If Selig — who as commissioner oversaw the era with the most rampant cheating and failed to take control of the game — of all people could get in, surely Bonds belonged.

But Bonds’ popularity has plateaued. He fell 53 votes shy of the 75% threshold in 2021 and is destined for a third-straight year in the low-60s. 

Thibodaux said the only way Bonds could get elected in his final year is if a large cohort of voters who have always left him off their ballots include him as somewhat of a statement. But there’s no evidence of this one day before the official announcement. 

Trends have emerged with Bonds (and Clemens) supporters, according to Thibodaux. Voters who tend to reveal their ballots publicly are more likely to check Bonds. So are younger voters, who are more apathetic to character clause arguments. 

Local writers who saw Bonds up close on a daily basis are more supportive; seven of eight San Francisco Chronicle reporters with a vote vouched for the slugger. 

Janie McCauley, an Associated Press reporter based in the Bay Area, covered Bonds for five seasons. McCauley, who was featured in ESPN’s recent special on Bonds’ career and Hall of Fame chances, has voted for Bonds every year since she got her first ballot in 2015.

“I don’t feel that I’m the moral compass for the Hall of Fame,” McCauley said. “I take (the character clause) into consideration, but I also try to see the big picture of baseball.” 

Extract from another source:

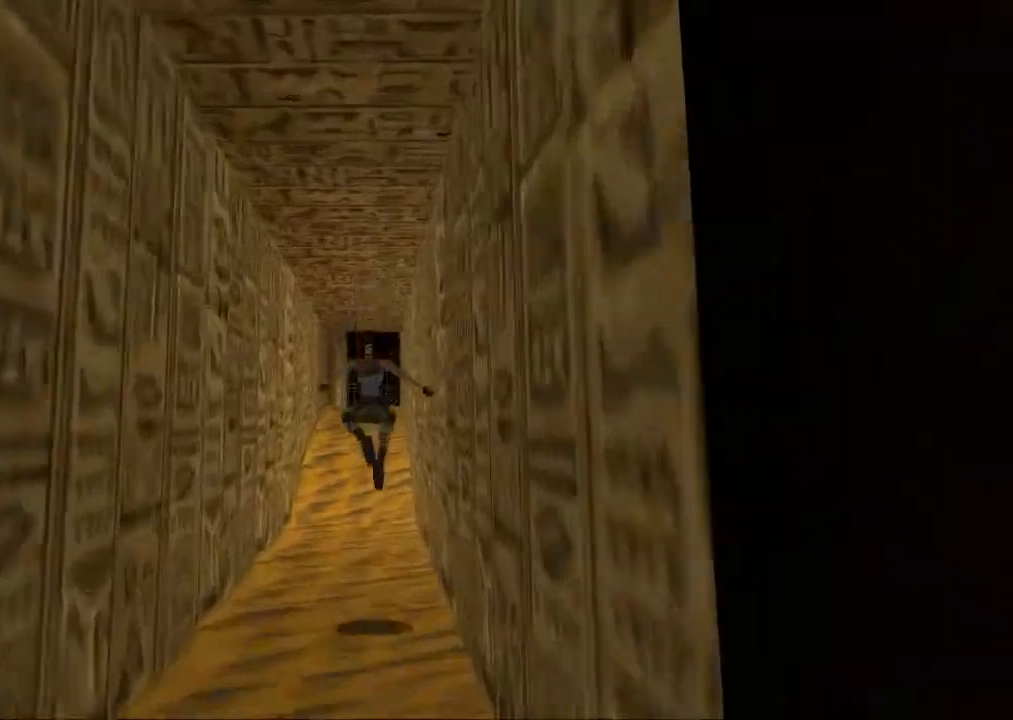
{"dt_ms": 500, "buttons": ["SQUARE", "DPAD_UP"], "left_stick": "center", "right_stick": "center", "events": []}
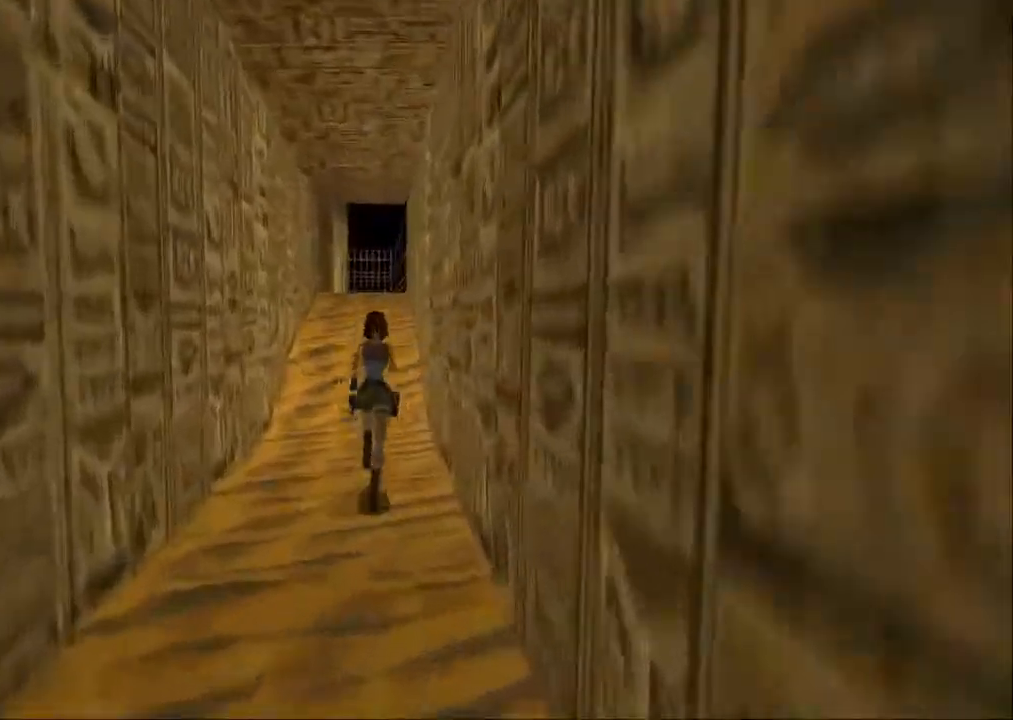
{"dt_ms": 500, "buttons": ["SQUARE", "DPAD_UP"], "left_stick": "center", "right_stick": "center", "events": []}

McCauley dropped Schilling from her ballot, but added Ramirez, Rodríguez and David Ortiz. Andruw Jones, who was arrested for a domestic battery incident in 2012, also makes McCauley’s ballot. 

The last 25 years of baseball has been defined by contradictions and inconsistencies. Most ballots reflect that because of the choices voters face. Those choices begin with how one views the character clause. 

Some say the Hall of Fame isn’t the Hall of Fame without Barry Bonds. Others say a cheater and alleged domestic abuser shouldn’t be celebrated by a sport that at least claims to hold higher values. The question comes down to whether the Hall of Fame is a monument to honor the greatest or a museum to chronicle the sport’s history. Depending on a voter’s interpretation of it, the character clause either puts that dichotomy into focus or completely blurs it.

For the 10th straight year, though, enough voters are clear enough on the question to keep Bonds out.